- BRIEF -
Please retype the entries below word for word, passing over every picture.

---------- STORED DATA ----------

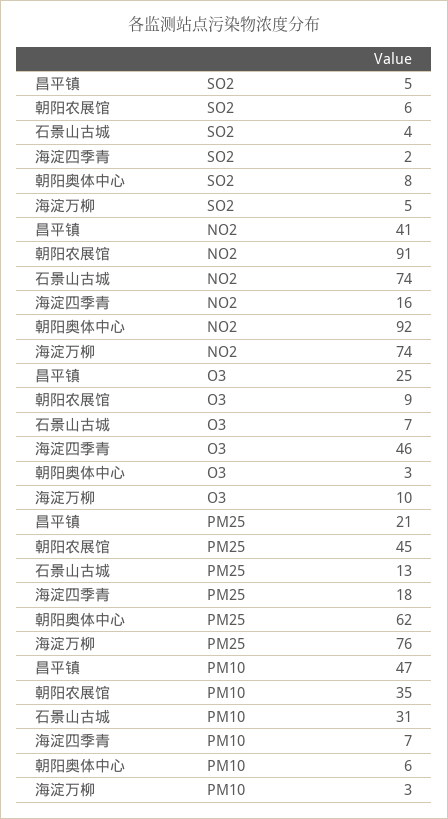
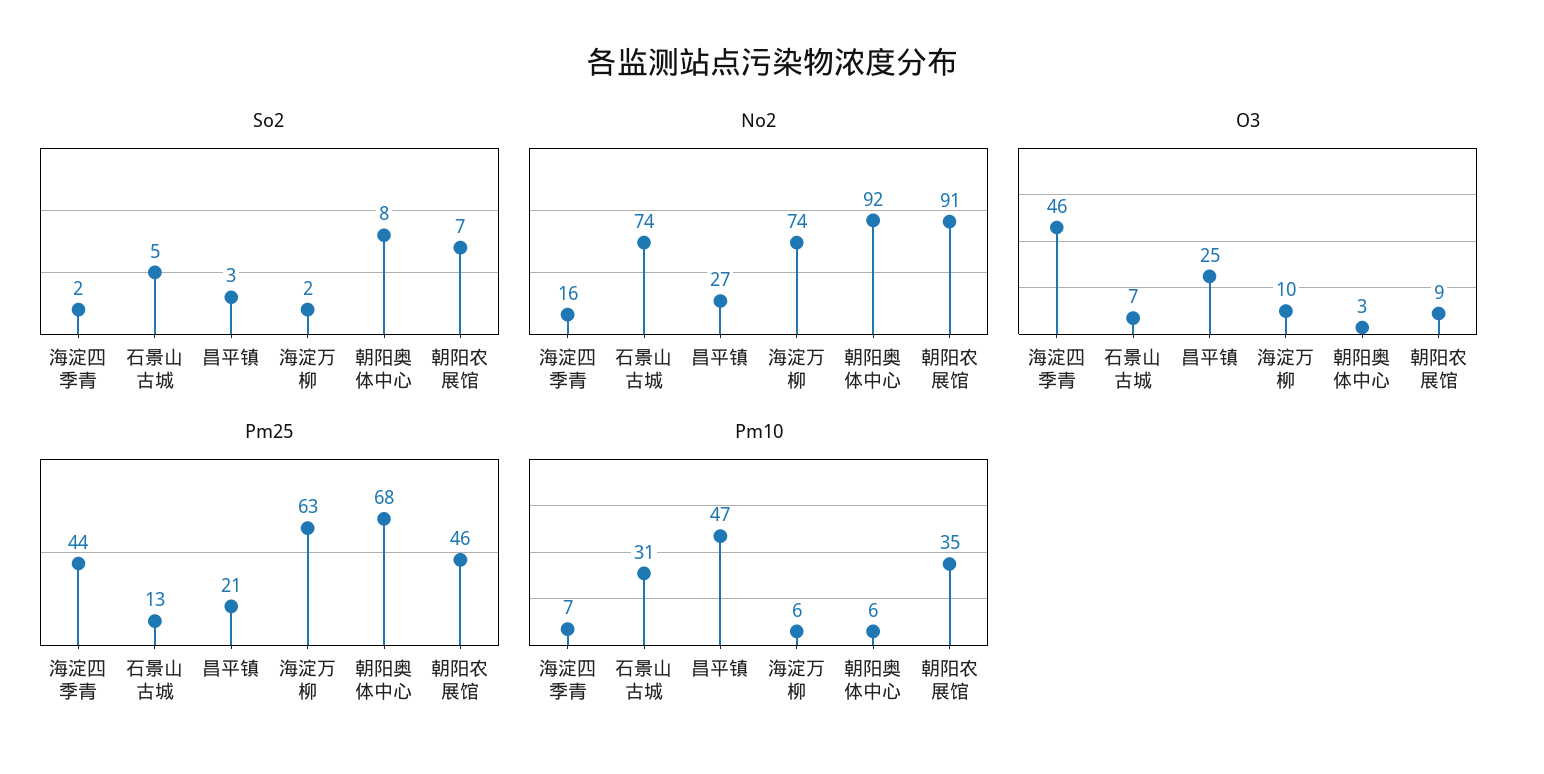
SO2, 昌平镇: 5 -> 3
SO2, 朝阳农展馆: 6 -> 7
SO2, 石景山古城: 4 -> 5
SO2, 海淀万柳: 5 -> 2
NO2, 昌平镇: 41 -> 27
PM25, 朝阳农展馆: 45 -> 46
PM25, 海淀四季青: 18 -> 44
PM25, 朝阳奥体中心: 62 -> 68
PM25, 海淀万柳: 76 -> 63
PM10, 海淀万柳: 3 -> 6

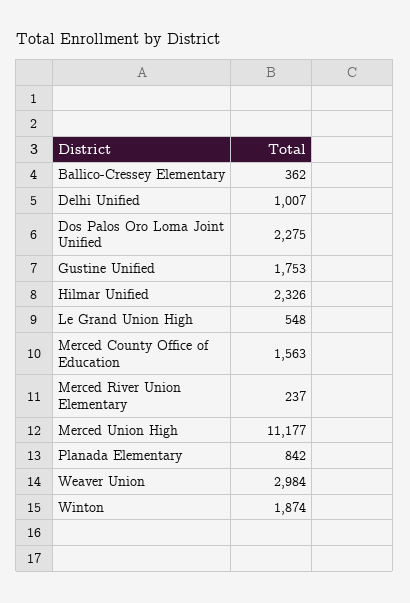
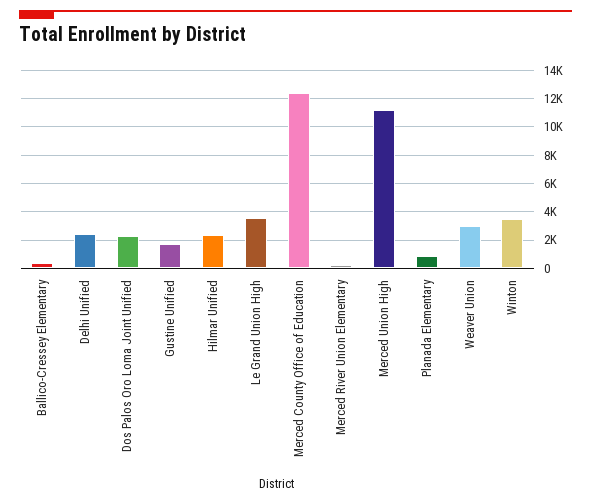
Delhi Unified: 1007 -> 2500
Le Grand Union High: 548 -> 3500
Merced County Office of Education: 1563 -> 12500
Winton: 1874 -> 3500

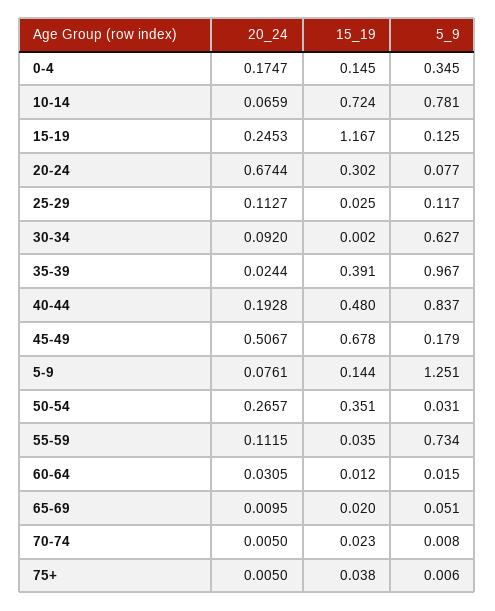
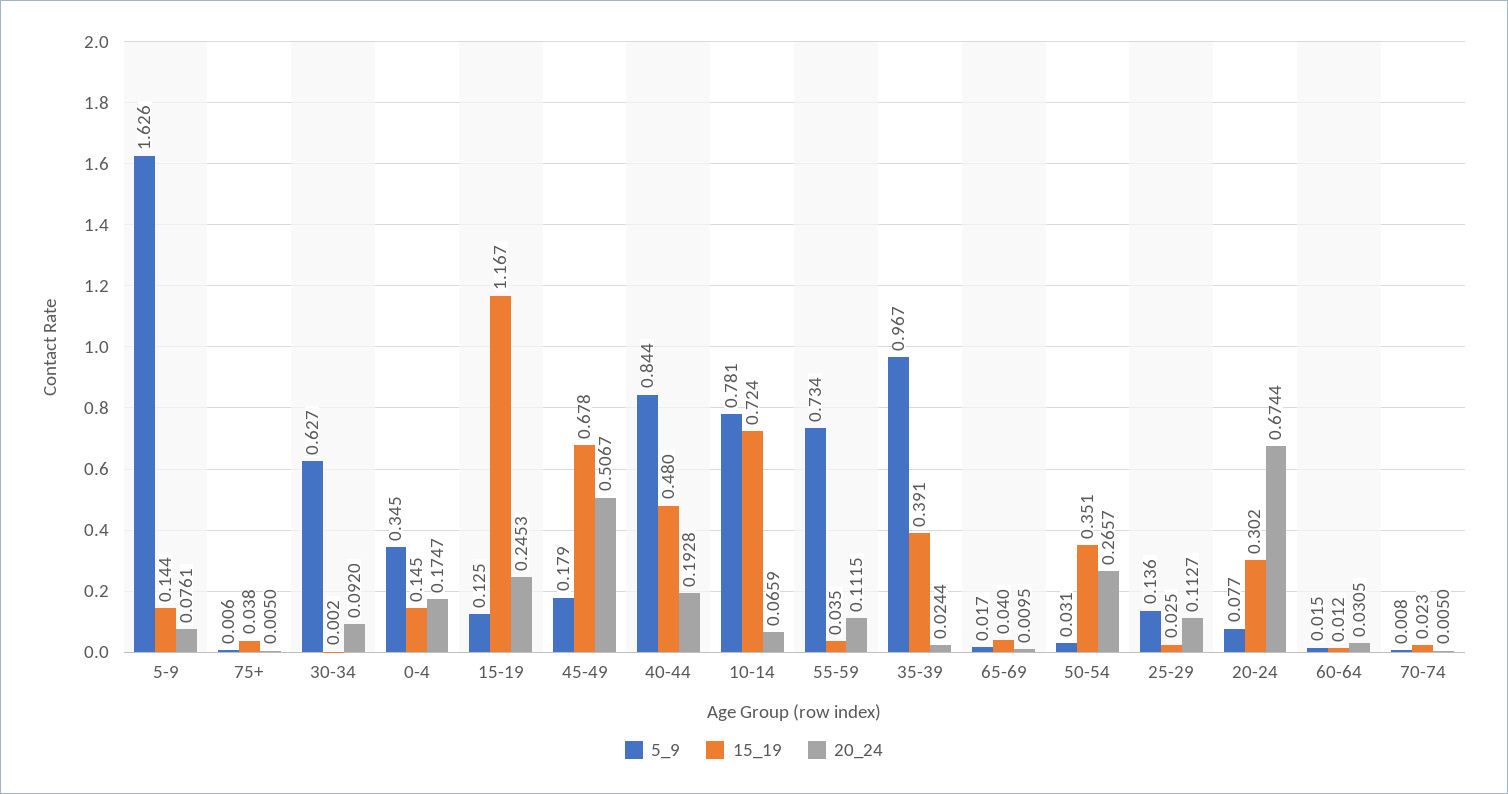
5_9, 25-29: 0.117 -> 0.136
5_9, 40-44: 0.837 -> 0.844
5_9, 5-9: 1.251 -> 1.626
15_19, 65-69: 0.02 -> 0.04
5_9, 65-69: 0.051 -> 0.017

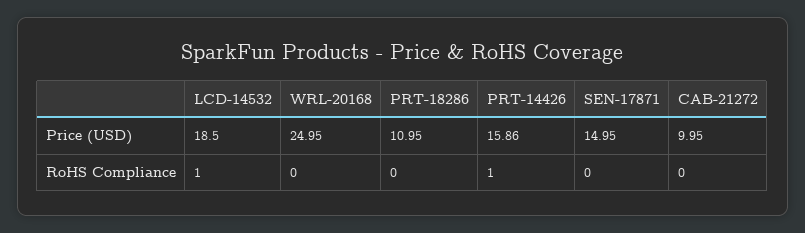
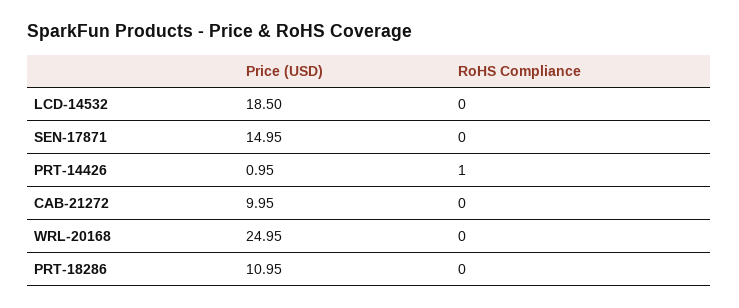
PRT-14426, Price (USD): 15.86 -> 0.95
LCD-14532, RoHS Compliance: 1 -> 0

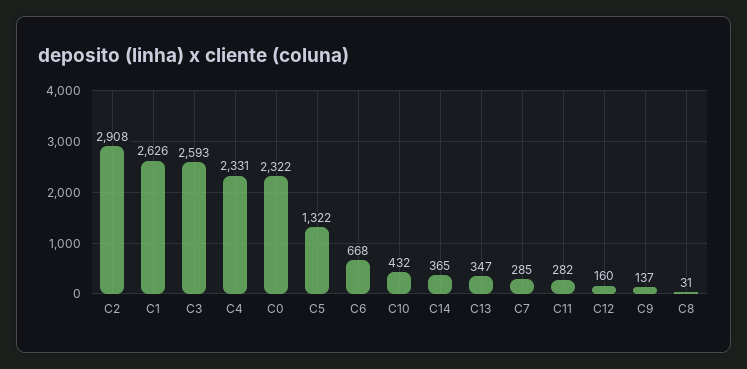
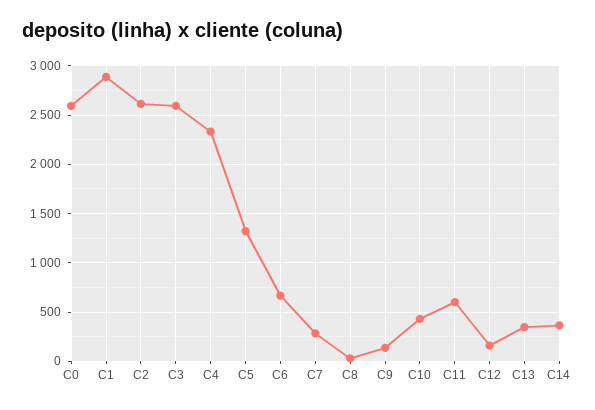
C2: 2908 -> 2600
C1: 2626 -> 2900
C0: 2322 -> 2600
C11: 282 -> 600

----------

- SOLUTION TO THE PROBLEM -
SO2, 昌平镇: 5 -> 3
SO2, 朝阳农展馆: 6 -> 7
SO2, 石景山古城: 4 -> 5
SO2, 海淀万柳: 5 -> 2
NO2, 昌平镇: 41 -> 27
PM25, 朝阳农展馆: 45 -> 46
PM25, 海淀四季青: 18 -> 44
PM25, 朝阳奥体中心: 62 -> 68
PM25, 海淀万柳: 76 -> 63
PM10, 海淀万柳: 3 -> 6

Delhi Unified: 1007 -> 2500
Le Grand Union High: 548 -> 3500
Merced County Office of Education: 1563 -> 12500
Winton: 1874 -> 3500

5_9, 25-29: 0.117 -> 0.136
5_9, 40-44: 0.837 -> 0.844
5_9, 5-9: 1.251 -> 1.626
15_19, 65-69: 0.02 -> 0.04
5_9, 65-69: 0.051 -> 0.017

PRT-14426, Price (USD): 15.86 -> 0.95
LCD-14532, RoHS Compliance: 1 -> 0

C2: 2908 -> 2600
C1: 2626 -> 2900
C0: 2322 -> 2600
C11: 282 -> 600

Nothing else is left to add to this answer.